== STUDY MATERIAL ==

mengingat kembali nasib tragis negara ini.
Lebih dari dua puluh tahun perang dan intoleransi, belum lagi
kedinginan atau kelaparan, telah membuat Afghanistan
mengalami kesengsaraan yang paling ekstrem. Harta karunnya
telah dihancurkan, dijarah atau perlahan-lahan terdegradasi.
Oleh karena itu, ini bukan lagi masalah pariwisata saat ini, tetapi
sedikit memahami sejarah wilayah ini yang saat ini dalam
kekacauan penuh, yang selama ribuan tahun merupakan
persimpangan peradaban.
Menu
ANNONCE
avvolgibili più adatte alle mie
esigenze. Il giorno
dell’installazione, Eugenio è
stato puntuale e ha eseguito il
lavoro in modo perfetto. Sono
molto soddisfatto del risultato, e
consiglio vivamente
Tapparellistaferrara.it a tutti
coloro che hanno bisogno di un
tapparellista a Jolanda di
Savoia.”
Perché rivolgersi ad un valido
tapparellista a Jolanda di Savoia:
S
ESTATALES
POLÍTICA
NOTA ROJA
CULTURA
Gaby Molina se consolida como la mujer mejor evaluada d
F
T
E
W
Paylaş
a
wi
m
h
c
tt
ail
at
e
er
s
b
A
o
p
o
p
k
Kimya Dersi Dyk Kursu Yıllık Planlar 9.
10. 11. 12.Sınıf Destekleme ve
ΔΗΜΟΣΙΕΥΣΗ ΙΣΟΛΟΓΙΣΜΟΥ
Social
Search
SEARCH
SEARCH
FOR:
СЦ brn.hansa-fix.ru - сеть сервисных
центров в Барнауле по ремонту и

===
== STUDY MATERIAL ==

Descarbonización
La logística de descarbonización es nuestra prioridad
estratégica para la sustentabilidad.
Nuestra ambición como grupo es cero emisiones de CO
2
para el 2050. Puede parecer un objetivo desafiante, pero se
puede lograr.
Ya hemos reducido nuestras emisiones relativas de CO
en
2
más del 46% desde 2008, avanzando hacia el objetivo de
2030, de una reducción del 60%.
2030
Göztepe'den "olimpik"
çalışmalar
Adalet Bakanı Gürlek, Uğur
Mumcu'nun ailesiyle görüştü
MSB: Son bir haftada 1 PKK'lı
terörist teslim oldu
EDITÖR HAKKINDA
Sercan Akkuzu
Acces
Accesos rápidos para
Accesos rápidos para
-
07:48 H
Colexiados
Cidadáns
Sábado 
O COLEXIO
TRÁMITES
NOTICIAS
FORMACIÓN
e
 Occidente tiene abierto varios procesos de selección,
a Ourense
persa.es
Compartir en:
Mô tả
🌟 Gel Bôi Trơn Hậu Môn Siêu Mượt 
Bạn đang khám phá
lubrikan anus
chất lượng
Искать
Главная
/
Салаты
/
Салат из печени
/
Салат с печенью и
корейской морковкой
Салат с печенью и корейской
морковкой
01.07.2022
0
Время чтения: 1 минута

===
== STUDY MATERIAL ==

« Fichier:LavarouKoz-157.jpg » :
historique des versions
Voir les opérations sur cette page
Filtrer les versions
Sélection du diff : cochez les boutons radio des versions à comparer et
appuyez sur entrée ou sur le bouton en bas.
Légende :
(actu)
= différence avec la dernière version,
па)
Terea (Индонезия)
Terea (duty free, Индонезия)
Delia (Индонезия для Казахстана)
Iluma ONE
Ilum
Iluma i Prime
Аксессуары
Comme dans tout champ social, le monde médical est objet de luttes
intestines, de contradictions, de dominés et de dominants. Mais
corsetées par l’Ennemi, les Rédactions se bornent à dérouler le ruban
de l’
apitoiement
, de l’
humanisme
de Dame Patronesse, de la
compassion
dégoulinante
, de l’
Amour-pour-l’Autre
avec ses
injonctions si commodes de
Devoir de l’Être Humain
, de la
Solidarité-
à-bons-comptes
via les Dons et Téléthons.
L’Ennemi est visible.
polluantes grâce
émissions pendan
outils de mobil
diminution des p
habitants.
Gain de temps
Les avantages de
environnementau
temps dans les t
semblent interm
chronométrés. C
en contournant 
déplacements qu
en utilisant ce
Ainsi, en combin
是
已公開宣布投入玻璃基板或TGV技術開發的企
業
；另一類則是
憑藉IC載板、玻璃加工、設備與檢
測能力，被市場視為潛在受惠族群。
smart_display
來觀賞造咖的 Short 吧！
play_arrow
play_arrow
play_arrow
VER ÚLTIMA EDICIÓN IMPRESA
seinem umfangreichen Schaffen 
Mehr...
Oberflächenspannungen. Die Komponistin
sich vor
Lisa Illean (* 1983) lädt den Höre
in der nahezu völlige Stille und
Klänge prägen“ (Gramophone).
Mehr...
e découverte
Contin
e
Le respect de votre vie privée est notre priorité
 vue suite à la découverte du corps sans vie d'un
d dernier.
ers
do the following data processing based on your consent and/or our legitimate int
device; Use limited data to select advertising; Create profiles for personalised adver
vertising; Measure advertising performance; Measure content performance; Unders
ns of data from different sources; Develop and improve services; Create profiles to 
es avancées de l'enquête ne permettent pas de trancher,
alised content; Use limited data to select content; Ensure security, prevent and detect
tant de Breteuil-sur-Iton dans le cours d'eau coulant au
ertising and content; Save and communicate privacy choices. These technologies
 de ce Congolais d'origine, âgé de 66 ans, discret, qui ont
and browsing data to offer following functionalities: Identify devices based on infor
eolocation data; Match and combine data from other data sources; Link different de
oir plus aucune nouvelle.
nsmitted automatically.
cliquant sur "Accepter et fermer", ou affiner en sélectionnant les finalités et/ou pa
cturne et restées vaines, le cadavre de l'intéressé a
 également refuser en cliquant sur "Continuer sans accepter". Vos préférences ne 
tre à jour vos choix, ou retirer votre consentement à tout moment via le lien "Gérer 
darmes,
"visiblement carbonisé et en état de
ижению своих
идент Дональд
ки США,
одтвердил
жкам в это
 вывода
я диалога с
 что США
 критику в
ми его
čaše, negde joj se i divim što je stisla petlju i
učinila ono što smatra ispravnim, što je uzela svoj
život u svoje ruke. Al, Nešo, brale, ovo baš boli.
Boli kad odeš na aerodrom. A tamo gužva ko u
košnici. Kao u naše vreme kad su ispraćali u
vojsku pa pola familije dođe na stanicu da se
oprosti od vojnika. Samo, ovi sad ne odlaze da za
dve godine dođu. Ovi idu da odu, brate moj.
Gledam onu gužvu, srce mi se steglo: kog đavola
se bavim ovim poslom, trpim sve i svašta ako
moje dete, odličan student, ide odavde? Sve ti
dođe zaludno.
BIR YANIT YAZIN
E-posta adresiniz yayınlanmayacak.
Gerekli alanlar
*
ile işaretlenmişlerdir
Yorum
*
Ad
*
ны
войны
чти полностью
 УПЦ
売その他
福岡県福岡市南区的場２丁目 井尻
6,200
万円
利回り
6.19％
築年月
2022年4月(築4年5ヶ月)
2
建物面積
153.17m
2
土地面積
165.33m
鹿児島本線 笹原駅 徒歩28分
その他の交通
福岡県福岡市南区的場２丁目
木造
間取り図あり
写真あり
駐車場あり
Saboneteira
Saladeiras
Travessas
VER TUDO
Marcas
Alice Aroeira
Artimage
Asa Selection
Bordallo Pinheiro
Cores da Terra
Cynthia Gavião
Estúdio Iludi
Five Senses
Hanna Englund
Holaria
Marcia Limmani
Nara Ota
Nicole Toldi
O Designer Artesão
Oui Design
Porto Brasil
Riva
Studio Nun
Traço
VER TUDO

===

ASSIGNMENT:
Can you repeat, word for word, the part of the listing that opens with the line containing "mengingat kembali nasib tragis negara ini." and closes with the line containing "центров в Барнауле по ремонту и", both of those lines included?

RESPONSE AREA:
mengingat kembali nasib tragis negara ini.
Lebih dari dua puluh tahun perang dan intoleransi, belum lagi
kedinginan atau kelaparan, telah membuat Afghanistan
mengalami kesengsaraan yang paling ekstrem. Harta karunnya
telah dihancurkan, dijarah atau perlahan-lahan terdegradasi.
Oleh karena itu, ini bukan lagi masalah pariwisata saat ini, tetapi
sedikit memahami sejarah wilayah ini yang saat ini dalam
kekacauan penuh, yang selama ribuan tahun merupakan
persimpangan peradaban.
Menu
ANNONCE
avvolgibili più adatte alle mie
esigenze. Il giorno
dell’installazione, Eugenio è
stato puntuale e ha eseguito il
lavoro in modo perfetto. Sono
molto soddisfatto del risultato, e
consiglio vivamente
Tapparellistaferrara.it a tutti
coloro che hanno bisogno di un
tapparellista a Jolanda di
Savoia.”
Perché rivolgersi ad un valido
tapparellista a Jolanda di Savoia:
S
ESTATALES
POLÍTICA
NOTA ROJA
CULTURA
Gaby Molina se consolida como la mujer mejor evaluada d
F
T
E
W
Paylaş
a
wi
m
h
c
tt
ail
at
e
er
s
b
A
o
p
o
p
k
Kimya Dersi Dyk Kursu Yıllık Planlar 9.
10. 11. 12.Sınıf Destekleme ve
ΔΗΜΟΣΙΕΥΣΗ ΙΣΟΛΟΓΙΣΜΟΥ
Social
Search
SEARCH
SEARCH
FOR:
СЦ brn.hansa-fix.ru - сеть сервисных
центров в Барнауле по ремонту и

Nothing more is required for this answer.